Obama, speaking at the White House, described the conduct of the employees at the Internal Revenue Service office in Cincinnati, Ohio, as ‘inexcusable’.

“The president said the Treasury secretary, Jack Lew, had demanded the resignation of the acting commissioner of the IRS, Steven Miller, in the light of criticism in an inspector general’s report (which) found that ineffective management at the IRS had allowed agents. . .to target conservative groups inappropriately for more than 18 months. Officials had picked out groups with the words Tea Party or Patriots in their titles and subjected their requests for tax-exempt status to extra scrutiny.”

Now, as CBS reported on Thursday, “The White House release of some 100 pages of emails and notes about the deadly attack on the U.S. diplomatic mission in Benghazi, Libya, last year has failed to satisfy congressional Republicans, who are demanding more information. . .Republicans have accused the Obama administration of misleading the American people about the circumstances of the attack, playing down a terrorist strike that would reflect poorly on President Obama in the heat of a presidential race. Mr. Obama has dismissed charges of a cover-up and suggested on Monday that the criticism was politically motivated.”

Finally, the U.S. Treasury is broke, as is most of continental Europe and a fair number of Canadian provinces.
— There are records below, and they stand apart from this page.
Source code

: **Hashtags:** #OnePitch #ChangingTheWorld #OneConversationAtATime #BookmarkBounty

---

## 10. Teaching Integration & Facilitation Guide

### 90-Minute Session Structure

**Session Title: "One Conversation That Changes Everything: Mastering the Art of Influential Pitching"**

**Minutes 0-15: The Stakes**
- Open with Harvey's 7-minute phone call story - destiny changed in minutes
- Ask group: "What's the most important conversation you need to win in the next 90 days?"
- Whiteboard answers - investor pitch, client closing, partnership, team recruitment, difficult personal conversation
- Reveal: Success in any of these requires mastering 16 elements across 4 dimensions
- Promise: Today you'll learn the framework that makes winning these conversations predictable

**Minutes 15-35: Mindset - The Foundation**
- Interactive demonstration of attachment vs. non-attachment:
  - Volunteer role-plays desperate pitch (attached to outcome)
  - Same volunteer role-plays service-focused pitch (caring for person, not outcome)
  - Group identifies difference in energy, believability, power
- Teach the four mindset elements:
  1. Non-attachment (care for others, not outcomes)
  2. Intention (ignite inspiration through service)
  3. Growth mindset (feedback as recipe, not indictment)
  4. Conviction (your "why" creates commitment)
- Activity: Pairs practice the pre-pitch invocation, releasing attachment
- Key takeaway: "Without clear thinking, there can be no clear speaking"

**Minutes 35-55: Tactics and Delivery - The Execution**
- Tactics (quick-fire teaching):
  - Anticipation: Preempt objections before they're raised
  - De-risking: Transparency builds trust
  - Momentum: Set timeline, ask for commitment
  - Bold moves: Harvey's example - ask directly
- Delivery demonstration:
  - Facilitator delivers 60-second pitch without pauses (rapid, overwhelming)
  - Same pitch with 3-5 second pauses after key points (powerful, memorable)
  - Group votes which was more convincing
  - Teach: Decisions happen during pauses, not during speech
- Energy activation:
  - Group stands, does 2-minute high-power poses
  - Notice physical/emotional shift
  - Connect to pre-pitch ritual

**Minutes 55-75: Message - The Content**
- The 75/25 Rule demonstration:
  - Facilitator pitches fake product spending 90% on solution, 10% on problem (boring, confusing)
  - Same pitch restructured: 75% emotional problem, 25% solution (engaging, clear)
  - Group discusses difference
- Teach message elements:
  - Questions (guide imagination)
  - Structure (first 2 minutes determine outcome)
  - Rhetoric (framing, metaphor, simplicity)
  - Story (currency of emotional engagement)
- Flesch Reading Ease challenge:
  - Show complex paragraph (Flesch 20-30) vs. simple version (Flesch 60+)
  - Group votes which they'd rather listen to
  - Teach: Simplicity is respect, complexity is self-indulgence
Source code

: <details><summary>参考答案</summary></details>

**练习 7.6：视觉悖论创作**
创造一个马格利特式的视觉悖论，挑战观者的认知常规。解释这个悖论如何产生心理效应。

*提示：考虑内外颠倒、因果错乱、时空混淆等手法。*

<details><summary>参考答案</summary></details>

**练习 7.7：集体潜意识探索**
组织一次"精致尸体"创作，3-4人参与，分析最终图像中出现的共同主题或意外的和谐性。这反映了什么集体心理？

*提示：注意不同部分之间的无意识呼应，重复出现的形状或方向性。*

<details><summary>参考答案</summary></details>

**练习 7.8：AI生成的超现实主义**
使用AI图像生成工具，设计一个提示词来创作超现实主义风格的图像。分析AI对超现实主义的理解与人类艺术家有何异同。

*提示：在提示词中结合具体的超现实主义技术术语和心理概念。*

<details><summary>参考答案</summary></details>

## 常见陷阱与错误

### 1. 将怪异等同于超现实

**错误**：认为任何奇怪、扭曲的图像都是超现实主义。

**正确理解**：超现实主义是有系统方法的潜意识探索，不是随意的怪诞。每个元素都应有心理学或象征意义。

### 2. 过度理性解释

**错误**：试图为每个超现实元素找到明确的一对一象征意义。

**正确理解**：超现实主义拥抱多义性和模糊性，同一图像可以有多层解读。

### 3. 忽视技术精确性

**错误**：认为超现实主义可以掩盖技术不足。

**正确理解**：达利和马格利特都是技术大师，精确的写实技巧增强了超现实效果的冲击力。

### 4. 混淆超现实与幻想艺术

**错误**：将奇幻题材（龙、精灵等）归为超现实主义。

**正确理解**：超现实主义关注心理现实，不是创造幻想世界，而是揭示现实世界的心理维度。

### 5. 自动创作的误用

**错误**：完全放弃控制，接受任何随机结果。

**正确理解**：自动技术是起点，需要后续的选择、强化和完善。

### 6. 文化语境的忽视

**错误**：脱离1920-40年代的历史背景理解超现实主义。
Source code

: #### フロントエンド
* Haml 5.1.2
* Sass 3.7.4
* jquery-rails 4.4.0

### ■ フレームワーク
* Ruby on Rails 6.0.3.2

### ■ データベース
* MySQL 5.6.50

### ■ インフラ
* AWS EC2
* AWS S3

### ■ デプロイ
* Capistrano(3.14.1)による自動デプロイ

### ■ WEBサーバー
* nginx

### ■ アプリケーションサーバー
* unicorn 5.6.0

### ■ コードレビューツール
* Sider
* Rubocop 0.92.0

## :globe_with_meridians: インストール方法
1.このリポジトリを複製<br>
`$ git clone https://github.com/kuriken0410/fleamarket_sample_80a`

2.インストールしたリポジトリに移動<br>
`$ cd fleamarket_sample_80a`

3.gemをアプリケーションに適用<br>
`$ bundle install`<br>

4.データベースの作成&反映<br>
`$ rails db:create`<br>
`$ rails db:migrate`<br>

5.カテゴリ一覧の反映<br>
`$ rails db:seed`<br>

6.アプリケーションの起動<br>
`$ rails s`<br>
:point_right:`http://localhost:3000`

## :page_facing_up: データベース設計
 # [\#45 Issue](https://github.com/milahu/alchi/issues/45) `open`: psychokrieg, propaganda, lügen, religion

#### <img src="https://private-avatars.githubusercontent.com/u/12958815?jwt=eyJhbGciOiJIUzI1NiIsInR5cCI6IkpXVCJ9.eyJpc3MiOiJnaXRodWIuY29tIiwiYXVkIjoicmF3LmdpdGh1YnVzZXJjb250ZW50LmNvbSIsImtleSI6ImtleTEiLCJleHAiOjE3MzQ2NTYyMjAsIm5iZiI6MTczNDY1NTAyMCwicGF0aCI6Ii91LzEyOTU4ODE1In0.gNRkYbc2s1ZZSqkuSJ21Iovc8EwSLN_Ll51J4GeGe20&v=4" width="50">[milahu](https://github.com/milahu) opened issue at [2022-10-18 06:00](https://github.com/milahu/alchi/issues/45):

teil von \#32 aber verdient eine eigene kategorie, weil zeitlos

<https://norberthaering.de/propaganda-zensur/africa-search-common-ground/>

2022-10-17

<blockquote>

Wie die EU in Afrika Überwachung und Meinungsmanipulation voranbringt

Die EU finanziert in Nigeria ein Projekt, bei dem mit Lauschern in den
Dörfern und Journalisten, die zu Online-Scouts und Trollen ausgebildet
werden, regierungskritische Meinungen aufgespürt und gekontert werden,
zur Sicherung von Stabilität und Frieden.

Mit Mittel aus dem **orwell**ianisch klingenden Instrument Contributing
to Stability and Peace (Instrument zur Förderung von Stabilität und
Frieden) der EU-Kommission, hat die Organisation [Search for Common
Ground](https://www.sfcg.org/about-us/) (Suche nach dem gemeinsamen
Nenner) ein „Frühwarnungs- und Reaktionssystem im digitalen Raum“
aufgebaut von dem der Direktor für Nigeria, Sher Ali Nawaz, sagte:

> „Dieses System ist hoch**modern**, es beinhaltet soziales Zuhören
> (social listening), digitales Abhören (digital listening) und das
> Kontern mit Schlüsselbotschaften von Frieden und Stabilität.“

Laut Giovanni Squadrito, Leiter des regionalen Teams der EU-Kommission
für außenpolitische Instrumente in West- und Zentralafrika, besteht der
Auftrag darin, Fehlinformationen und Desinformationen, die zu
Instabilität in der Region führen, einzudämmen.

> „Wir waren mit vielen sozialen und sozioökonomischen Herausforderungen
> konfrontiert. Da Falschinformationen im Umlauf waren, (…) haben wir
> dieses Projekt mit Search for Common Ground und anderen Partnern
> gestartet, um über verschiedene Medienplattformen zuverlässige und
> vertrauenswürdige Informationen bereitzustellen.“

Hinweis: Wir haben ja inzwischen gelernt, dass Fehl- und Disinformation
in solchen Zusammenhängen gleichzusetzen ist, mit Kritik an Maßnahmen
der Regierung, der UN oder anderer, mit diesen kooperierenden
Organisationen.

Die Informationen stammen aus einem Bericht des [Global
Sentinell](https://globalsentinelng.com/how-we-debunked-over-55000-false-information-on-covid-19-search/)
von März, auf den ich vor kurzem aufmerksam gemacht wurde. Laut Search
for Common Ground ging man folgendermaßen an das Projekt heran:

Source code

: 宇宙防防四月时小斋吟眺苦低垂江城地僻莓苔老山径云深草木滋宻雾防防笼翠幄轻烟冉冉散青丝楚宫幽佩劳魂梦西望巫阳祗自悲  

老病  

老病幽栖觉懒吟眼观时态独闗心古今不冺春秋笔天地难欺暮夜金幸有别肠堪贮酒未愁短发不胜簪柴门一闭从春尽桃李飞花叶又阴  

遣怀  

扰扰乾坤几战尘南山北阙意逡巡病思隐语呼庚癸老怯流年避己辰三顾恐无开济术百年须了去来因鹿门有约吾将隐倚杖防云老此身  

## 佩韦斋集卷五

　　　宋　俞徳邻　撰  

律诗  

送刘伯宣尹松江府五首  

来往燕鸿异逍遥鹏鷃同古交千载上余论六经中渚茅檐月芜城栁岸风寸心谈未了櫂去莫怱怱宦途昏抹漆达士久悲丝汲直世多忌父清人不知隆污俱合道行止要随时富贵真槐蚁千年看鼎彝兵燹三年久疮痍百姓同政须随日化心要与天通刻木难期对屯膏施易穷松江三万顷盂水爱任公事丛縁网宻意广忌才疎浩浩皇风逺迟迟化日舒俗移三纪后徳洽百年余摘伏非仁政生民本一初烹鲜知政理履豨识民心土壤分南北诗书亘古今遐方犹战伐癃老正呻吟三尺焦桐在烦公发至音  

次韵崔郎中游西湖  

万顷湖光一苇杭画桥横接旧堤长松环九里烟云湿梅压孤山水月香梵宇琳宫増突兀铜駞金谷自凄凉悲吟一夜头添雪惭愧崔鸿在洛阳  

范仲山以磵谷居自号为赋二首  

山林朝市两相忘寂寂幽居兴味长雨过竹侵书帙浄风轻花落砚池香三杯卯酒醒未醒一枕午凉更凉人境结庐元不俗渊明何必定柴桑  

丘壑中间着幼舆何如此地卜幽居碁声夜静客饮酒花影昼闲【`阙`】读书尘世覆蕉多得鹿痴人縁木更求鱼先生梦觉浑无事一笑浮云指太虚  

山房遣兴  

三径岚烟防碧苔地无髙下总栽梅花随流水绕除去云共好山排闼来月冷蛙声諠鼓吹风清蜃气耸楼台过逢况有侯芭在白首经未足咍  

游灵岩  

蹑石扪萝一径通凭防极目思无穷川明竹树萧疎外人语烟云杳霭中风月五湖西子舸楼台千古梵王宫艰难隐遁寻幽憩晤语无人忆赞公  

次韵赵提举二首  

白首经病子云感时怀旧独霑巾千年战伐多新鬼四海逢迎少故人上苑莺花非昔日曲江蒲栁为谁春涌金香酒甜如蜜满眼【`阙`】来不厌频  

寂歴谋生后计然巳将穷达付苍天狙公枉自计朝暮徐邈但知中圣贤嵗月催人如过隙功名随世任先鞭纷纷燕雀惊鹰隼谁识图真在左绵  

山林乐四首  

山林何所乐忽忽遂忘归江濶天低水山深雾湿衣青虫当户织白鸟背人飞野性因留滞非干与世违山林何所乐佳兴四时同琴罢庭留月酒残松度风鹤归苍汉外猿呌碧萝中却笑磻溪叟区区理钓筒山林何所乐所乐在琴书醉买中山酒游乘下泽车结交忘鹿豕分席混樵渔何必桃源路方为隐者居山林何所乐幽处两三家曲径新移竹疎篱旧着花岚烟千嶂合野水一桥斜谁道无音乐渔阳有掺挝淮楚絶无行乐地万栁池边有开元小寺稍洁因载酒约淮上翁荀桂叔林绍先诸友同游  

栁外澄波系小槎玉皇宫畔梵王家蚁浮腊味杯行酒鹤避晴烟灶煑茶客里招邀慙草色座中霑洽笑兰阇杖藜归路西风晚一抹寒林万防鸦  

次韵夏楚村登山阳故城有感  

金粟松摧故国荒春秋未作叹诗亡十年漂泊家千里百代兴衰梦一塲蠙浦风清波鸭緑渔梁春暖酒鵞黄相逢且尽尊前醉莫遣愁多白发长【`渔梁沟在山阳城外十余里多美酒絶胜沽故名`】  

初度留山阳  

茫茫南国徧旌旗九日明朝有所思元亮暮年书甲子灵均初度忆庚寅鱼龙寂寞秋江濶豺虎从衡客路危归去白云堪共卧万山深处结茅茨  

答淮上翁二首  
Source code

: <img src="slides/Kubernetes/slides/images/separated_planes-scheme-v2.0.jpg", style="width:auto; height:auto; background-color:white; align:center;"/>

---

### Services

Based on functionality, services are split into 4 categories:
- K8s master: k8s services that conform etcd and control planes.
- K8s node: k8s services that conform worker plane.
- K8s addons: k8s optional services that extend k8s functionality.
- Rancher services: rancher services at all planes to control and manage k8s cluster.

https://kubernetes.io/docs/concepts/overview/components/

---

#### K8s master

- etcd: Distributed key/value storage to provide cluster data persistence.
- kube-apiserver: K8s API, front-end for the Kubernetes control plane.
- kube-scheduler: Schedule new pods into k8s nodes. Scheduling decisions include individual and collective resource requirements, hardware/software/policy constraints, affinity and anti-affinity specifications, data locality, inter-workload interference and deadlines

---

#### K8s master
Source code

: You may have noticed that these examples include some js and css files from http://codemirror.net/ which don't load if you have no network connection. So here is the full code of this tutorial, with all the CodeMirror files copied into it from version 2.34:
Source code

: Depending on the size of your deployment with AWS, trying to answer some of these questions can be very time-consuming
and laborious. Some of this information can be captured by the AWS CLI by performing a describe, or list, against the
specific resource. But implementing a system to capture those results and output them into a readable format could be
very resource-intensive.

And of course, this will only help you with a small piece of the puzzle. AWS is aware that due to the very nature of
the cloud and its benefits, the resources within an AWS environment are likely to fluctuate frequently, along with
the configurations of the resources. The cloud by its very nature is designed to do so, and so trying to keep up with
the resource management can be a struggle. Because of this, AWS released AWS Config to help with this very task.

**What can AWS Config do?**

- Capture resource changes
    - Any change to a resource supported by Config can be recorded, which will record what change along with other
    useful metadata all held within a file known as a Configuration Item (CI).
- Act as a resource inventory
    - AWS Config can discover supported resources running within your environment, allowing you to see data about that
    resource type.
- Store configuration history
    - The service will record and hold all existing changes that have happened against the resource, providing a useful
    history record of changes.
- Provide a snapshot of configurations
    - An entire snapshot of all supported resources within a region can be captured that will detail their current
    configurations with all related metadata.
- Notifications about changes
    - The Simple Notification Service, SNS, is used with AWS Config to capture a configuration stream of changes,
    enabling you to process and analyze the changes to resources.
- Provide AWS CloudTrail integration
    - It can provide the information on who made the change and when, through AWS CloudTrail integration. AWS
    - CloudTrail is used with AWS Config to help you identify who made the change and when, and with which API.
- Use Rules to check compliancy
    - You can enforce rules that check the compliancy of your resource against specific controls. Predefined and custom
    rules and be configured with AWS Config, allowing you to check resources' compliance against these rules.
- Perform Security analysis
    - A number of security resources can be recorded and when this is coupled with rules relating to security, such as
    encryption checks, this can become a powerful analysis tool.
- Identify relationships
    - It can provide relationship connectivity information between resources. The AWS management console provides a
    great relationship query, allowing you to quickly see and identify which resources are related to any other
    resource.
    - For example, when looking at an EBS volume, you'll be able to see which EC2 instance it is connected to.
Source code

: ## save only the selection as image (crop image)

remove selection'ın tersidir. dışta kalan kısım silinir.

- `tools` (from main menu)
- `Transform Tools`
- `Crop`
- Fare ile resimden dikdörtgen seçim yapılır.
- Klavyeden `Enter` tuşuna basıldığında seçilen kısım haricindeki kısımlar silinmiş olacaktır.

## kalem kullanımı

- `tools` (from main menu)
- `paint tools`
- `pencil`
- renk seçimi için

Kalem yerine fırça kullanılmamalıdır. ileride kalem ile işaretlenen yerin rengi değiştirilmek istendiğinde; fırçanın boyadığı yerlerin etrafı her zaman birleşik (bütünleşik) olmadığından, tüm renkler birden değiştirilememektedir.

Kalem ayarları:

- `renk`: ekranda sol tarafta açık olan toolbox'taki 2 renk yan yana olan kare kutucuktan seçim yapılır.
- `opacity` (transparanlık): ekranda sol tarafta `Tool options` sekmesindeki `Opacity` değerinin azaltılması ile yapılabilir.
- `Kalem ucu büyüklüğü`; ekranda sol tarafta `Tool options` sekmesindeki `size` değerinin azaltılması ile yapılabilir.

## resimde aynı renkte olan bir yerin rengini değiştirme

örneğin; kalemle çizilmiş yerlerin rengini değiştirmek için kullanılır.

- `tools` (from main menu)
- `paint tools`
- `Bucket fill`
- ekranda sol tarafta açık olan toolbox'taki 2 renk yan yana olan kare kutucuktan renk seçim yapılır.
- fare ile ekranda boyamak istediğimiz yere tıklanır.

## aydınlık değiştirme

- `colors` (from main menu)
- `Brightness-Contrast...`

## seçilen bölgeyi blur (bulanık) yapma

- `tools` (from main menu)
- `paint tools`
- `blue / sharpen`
Household debt is at an all-time high as the gap between the rich and the poor inexorably widens.

And this lately in from the lunatic fringe: “Throughout the years it has become a duty of each Flat Earth Society member, to meet the common round earther in the open, avowed, and unyielding rebellion; to declare that his reign of error and confusion is over; and that henceforth, like a falling dynasty, he must shrink and disappear, leaving the throne and the kingdom of science and philosophy to those awakening intellects whose numbers are constantly increasing, and whose march is rapid and irresistible.”

Under the circumstances who in his or her right mind wouldn’t want to make the stars his or her destination?